Sunday Dec 15, 2024
Monday, 14 March 2011 00:42 - - {{hitsCtrl.values.hits}}
Global insurers girded for new hits on their balance sheets as they began assessing the massive Japanese earthquake Friday, less than three weeks after a deadly and costly quake in New Zealand.
Stocks in European re-insurance companies plunged Friday in the hours after Japan’s quake, which launched a damaging tsunami, left hundreds dead, and sparked fires, shut down factories, and seriously damaged a nuclear power plant.
Re-insurance companies, which back up insurers and are among those hit early by catastrophes, stressed it was too soon to estimate the final cost, but “it will be an expensive event,” said Christian Muschick at the private German bank Silvia Quandt.
In Paris, a sector analyst who asked to remain anonymous told AFP: “After the floods in Australia, the quake in New Zealand and now the one in Japan, the bill for re-insurers is already looking expensive this year.”
British investment bank J.P. Morgan Cazenove estimated the quake would cost European re-insurers “a loss in the $1-2 billion scale, no more.”

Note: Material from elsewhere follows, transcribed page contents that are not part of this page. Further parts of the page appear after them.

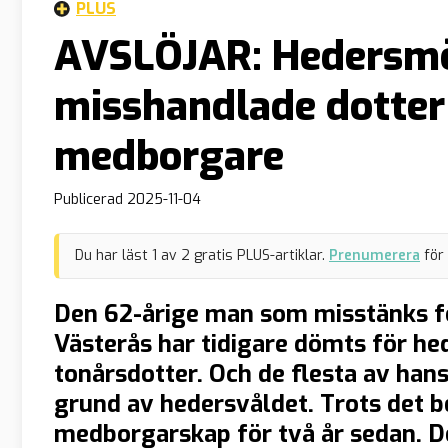
PLUS
AVSLÖJAR: Hedersmö
misshandlade dotter
medborgare
Publicerad
2025-11-04
Du har läst
1
av
2
gratis PLUS-artiklar.
Prenumerera
för
Den 62-årige man som misstänks 
Västerås har tidigare dömts för he
tonårsdotter. Och de flesta av ha
grund av hedersvåldet. Trots det b
medborgarskap för två år sedan. D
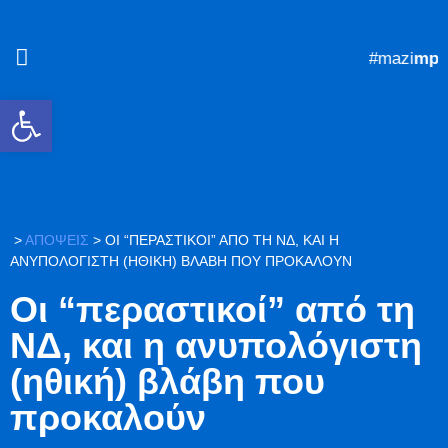
#mazi
mpro
Ανοίξτε τη γραμμή εργαλείων
>
ΑΠΟΨΕΙΣ
>
ΟΙ “ΠΕΡΑΣΤΙΚΟΊ” ΑΠΌ ΤΗ ΝΔ, ΚΑΙ Η
ΑΝΥΠΟΛΌΓΙΣΤΗ (ΗΘΙΚΉ) ΒΛΆΒΗ ΠΟΥ ΠΡΟΚΑΛΟΎΝ
Οι “περαστικοί” από τη
ΝΔ, και η ανυπολόγιστη
(ηθική) βλάβη που
προκαλούν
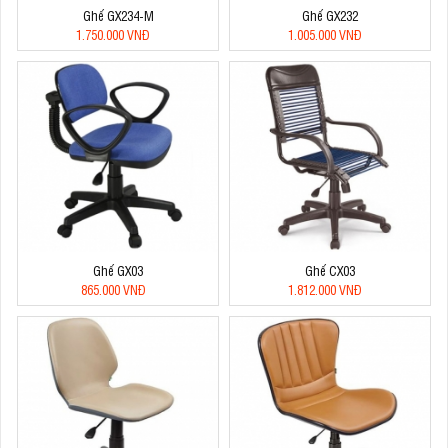
Ghế GX234-M
Ghế GX232
1.750.000 VNĐ
1.005.000 VNĐ
Ghế GX03
Ghế CX03
865.000 VNĐ
1.812.000 VNĐ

The Italian investment bank Mediobanca agreed, saying: “We expect the reinsurance sector to be significantly affected.”
Munich Re and Swiss Re, the industry’s leaders, both said it was too early to determine the disaster’s impact on their books. Muschick said the massive Japanese quake that struck Kobe in 1995 and killed 6,400 people cost the industry a total of $6 billion, without adjusting for inflation.
But Munich Re said that quake – responsible for total losses to Japan of $100 billion – only cost the insurers $3 billion. Friday’s quake – the biggest ever recorded in Japan – was centered at the northeastern city of Sendai, a more rural region, and was very deep. The impact in the capital Tokyo was relatively small.

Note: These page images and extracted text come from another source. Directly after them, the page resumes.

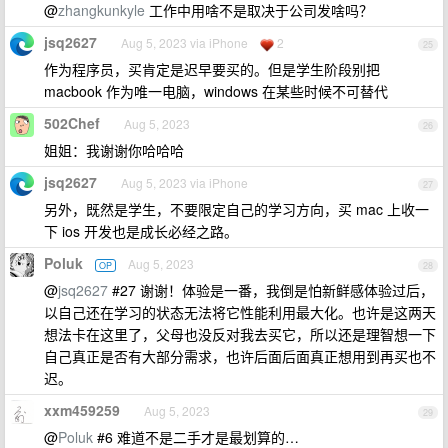
@
zhangkunkyle
工作中用啥不是取决于公司发啥吗？
jsq2627
Aug 5, 2023 via iPhone
2
25
作为程序员，买肯定是迟早要买的。但是学生阶段别把
macbook 作为唯一电脑，windows 在某些时候不可替代
502Chef
Aug 5, 2023
26
姐姐：我谢谢你哈哈哈
jsq2627
Aug 5, 2023 via iPhone
27
另外，既然是学生，不要限定自己的学习方向，买 mac 上收一
下 ios 开发也是成长必经之路。
Poluk
Aug 5, 2023
OP
28
@
jsq2627
#27 谢谢！体验是一番，我倒是怕新鲜感体验过后，
以自己还在学习的状态无法将它性能利用最大化。也许是这两天
想法卡在这里了，父母也没反对我去买它，所以还是理智想一下
自己真正是否有大部分需求，也许后面后面真正想用到再买也不
迟。
xxm459259
Aug 5, 2023
29
@
Poluk
#6 难道不是二手才是最划算的…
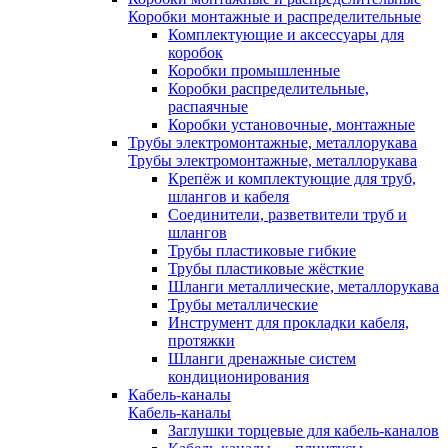
Коробки монтажные и распределительные
Комплектующие и аксессуары для
коробок
Коробки промышленные
Коробки распределительные,
распаячные
Коробки установочные, монтажные
Трубы электромонтажные, металлорукава
Трубы электромонтажные, металлорукава
Крепёж и комплектующие для труб,
шлангов и кабеля
Соединители, разветвители труб и
шлангов
Трубы пластиковые гибкие
Трубы пластиковые жёсткие
Шланги металлические, металлорукава
Трубы металлические
Инструмент для прокладки кабеля,
протяжки
Шланги дренажные систем
кондиционирования
Кабель-каналы
Кабель-каналы
Заглушки торцевые для кабель-каналов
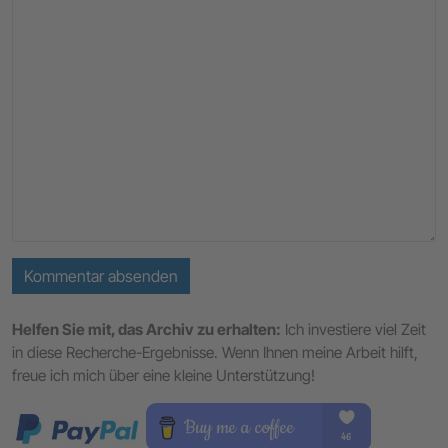
Kommentar absenden
Helfen Sie mit, das Archiv zu erhalten:
Ich investiere viel Zeit
in diese Recherche-Ergebnisse. Wenn Ihnen meine Arbeit hilft,
freue ich mich über eine kleine Unterstützung!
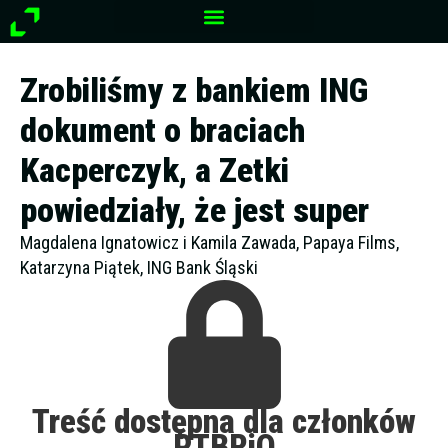
Przejdź
do
treści
Zrobiliśmy z bankiem ING
dokument o braciach
Kacperczyk, a Zetki
powiedziały, że jest super
Magdalena Ignatowicz i Kamila Zawada, Papaya Films,
Katarzyna Piątek, ING Bank Śląski
Treść dostępna dla członków
PTBRiO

But Brian McGuire, Senior Vice President at US reinsurer US Re, said there was a key difference in Friday’s quake that could exacerbate losses.
“In today’s event, it was an earthquake and a tsunami. The Kobe earthquake in ‘95 was purely an earthquake event.” A limiting factor to the damage to international insurers is that the Japanese government reinsures most Japanese homeowner earthquake insurance policies in a giant pool fund, said McGuire.

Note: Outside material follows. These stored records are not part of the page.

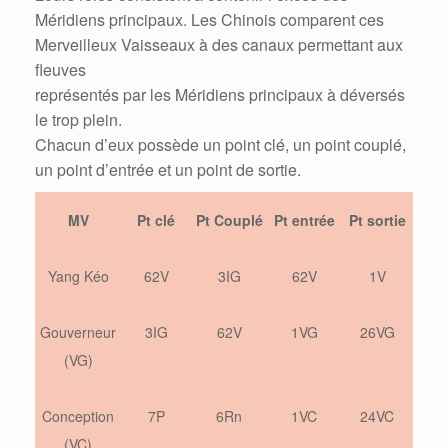
Méridiens principaux. Les Chinois comparent ces
Merveilleux Vaisseaux à des canaux permettant aux
fleuves
représentés par les Méridiens principaux à déversés
le trop plein.
Chacun d’eux possède un point clé, un point couplé,
un point d’entrée et un point de sortie.
MV
Pt clé
Pt Couplé
Pt entrée
Pt sortie
Yang Kéo
62V
3IG
62V
1V
Gouverneur
3IG
62V
1VG
26VG
(VG)
Conception
7P
6Rn
1VC
24VC
(VC)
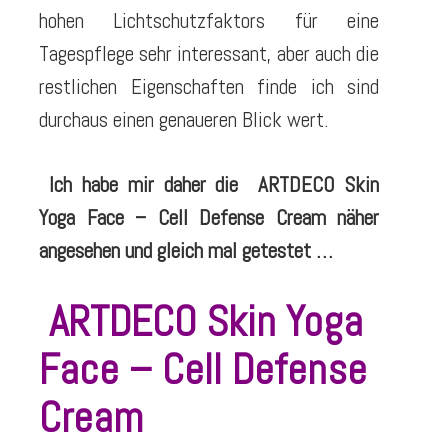
hohen Lichtschutzfaktors für eine
Tagespflege sehr interessant, aber auch die
restlichen Eigenschaften finde ich sind
durchaus einen genaueren Blick wert.
Ich habe mir daher die ARTDECO Skin
Yoga Face – Cell Defense Cream näher
angesehen und gleich mal getestet …
ARTDECO Skin Yoga
Face – Cell Defense
Cream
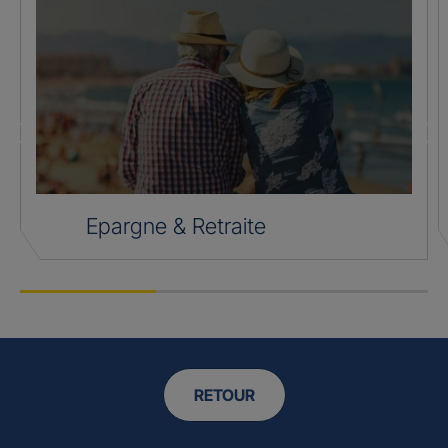
Epargne & Retraite
RETOUR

International insurers will also be hit by the damage the tsunami caused significant in other countries around the Pacific region.
But that should not be extremely large – on the northern California coast in the United States, the damage was mainly to small fishing and pleasure boats caught in harbors that swelled violently from the tsunami surge. Another factor will be the impact on some $1.5 billion worth of eight Japan catastrophe bonds, special securities sold to investors by reinsurers to reduce their own risk.
Holders of those bonds could get hit, according to McGuire. The overall effect on reinsurers will not be good, in any case. Just on Thursday Munich Re, the world’s largest reinsurance firm, said it expected to pay about one billion Australian dollars (726 million euros, $1.0 billion) for the Christchurch earthquake in New Zealand on February 22.
It also warned it would only achieve this year’s profit target if “random major losses” remained below the average expected level.
“Munich Re can most probably forget about its net profit guidance,” Muschik said.